В наполненном водой замковом рву уже распустились лотосы. Цветы, раскрывшиеся на зеленых, круглых, словно резиновые трубочки, стеблях, озаренные лучами. закатного солнца, казались золотистыми и были изумительно красивы. Но Сёдзо и не взглянул на цветы. Он шагал вдоль рва, раздумывая о том, что занимало его вот уже три дня, с тех пор как он расстался с Марико и ее теткой у вокзала. Губы его скривились в горькой усмешке, он замедлил шаг и выплюнул в воду окурок. Далась ему эта Марико!
Он не отец ей и не брат! Почему он должен принимать близко к сердцу ее дела? А может быть, он потому и жалеет ее, что у нее нет ни отца, ни матери, ни братьев, ни сестер? Но ведь сколько на свете девушек, которые заслуживают куда больше сочувствия, чем она! Это те девушки, на несчастье которых построена жизнь Марико, хотя сама она этого и не подозревает. Это те девушки, которые работают на фабриках и заводах, на шахтах и рудниках, на складах и в конторах Масуи. Их молодость и счастье приносятся на алтарь благополучия таких, как Масуи.

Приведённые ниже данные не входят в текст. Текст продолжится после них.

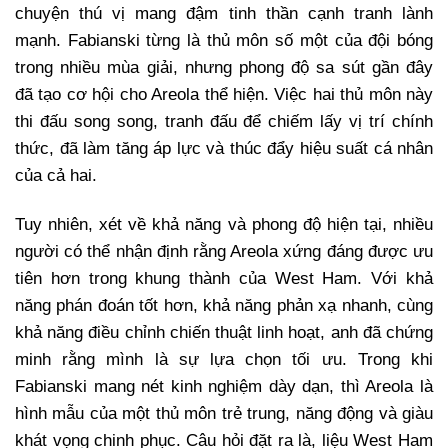
chuyện thú vị mang đậm tinh thần cạnh tranh lành
mạnh. Fabianski từng là thủ môn số một của đội bóng
trong nhiều mùa giải, nhưng phong độ sa sút gần đây
đã tạo cơ hội cho Areola thể hiện. Việc hai thủ môn này
thi đấu song song, tranh đấu để chiếm lấy vị trí chính
thức, đã làm tăng áp lực và thúc đẩy hiệu suất cá nhân
của cả hai.
Tuy nhiên, xét về khả năng và phong độ hiện tại, nhiều
người có thể nhận định rằng Areola xứng đáng được ưu
tiên hơn trong khung thành của West Ham. Với khả
năng phán đoán tốt hơn, khả năng phản xạ nhanh, cùng
khả năng điều chỉnh chiến thuật linh hoạt, anh đã chứng
minh rằng mình là sự lựa chọn tối ưu. Trong khi
Fabianski mang nét kinh nghiệm dày dạn, thì Areola là
hình mẫu của một thủ môn trẻ trung, năng động và giàu
khát vọng chinh phục. Câu hỏi đặt ra là, liệu West Ham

Чего стоит ее горе по сравнению с их горькой судьбой? Она живет среди людей, купающихся в роскоши. Она ведет праздную, полную удовольствий жизнь. Это ведь простые истины, очевидные для всякого человека революционных взглядов. Он почти рассердился на нее. Ему сразу стало легче на душе, словно он сбросил с себя груз, и вдруг ему захотелось увидеть Марико. Может быть, завтра они уже уедут в Кагосима? Нужно к ним зайти. И он свернул на дорогу, ведущую к подножию плато.
«Хм! А ведь я уже с самого утра собирался побывать у них! Странно!—мысленно посмеивался над собой Сёдзо.— А, ничего в этом особенного нет! В конце концов, совать свой нос в чужие дела, сочувствовать и жалеть — это одно, а просто зайти проститься — совсем другое и никому не возбраняется».
В ветвях мирики с уже созревшими темно-красными плодами заливались ранние вечерние цикады. Мирика росла возле самого дома Масуи. От ворот до крыльца было метров шесть-семь. На участке, похожем на крошечный крестьянский дворик, поливала цветы сторожиха, возле нее стояла с лейкой горничная Нобу. Женщины оживленно разговаривали. Сёдзо сразу понял, что хозяев нет дома.
— О! Госпожа? Она пошла кое с кем проститься. Сказала, что зайдет в два-три дома.
— Когда уезжаете?
— Завтра. Вечерним поездом.
На грядке у ограды росли многолетние цветы, их разводили со специальной целью — возлагать на могилы. Такие цветы росли тут у всех, то была одна из местных традиций. И в старом доме Масуи нерушимо сохранялся этот обычай, как сохранялась нетронутой и живая изгородь из бамбука, посаженная еще предками.
Глядя на только что орошенные светло-красные лепестки китайской гвоздики, Сёдзо некоторое время молчал, затем спросил горничную, не отправилась ли с хозяйкой и Марико?
— Нет, барышня пошла на кладбище.
— На кладбище? Так поздно? Одна?
— Вчера я с ней ходила. А сегодня было столько возни с чемоданами, что я не смогла выбраться. Барышня сказала, что завтра побывать там, возможно, не удастся и что ничего с ней не случится — она и одна сходит. Ушла-то она совсем недавно. Если пойти ближней дорогой, то в оба конца за сорок минут можно обернуться. Она, наверно, только дошла до места. Потом я выйду на дорогу встретить ее.
Выслушав горничную, Сёдзо решил пойти следом за Марико. Ему все равно нужно заглянуть к дяде. А на обратном пути он проводит ее до дядиного дома.
— А как вы обычно ходите? Через какой склон?
— Через колодезный.
— Что? Да это самая крутая дорога! — словно ни к кому не обращаясь, воскликнул Сёдзо.— Ладно, схожу посмотрю, где она там.
— Спасибо! Но мне, право, неловко, что мы причиняем вам такие хлопоты.
Нобу поставила медную лейку на влажную после поливки землю и низко поклонилась. По правде говоря, она не пошла с Марико не потому, что была занята сборами в дорогу, а потому, что боялась змей аодайсё — их здесь называли «паиньками». По дороге на кладбище они часто попадались в траве. Хотя это и не ядовитые змеи, но Нобу не доверяла «паинькам» длиною почти в два метра.
Шагах в ста от дома Масуи, справа от дороги находился колодец. Воду из него берут только для стирки. Колодец окружает естественная каменная площадка, и хозяйки стирают белье прямо на ней. Колодец стоит у самого склона, поэтому он и называется «колодезный».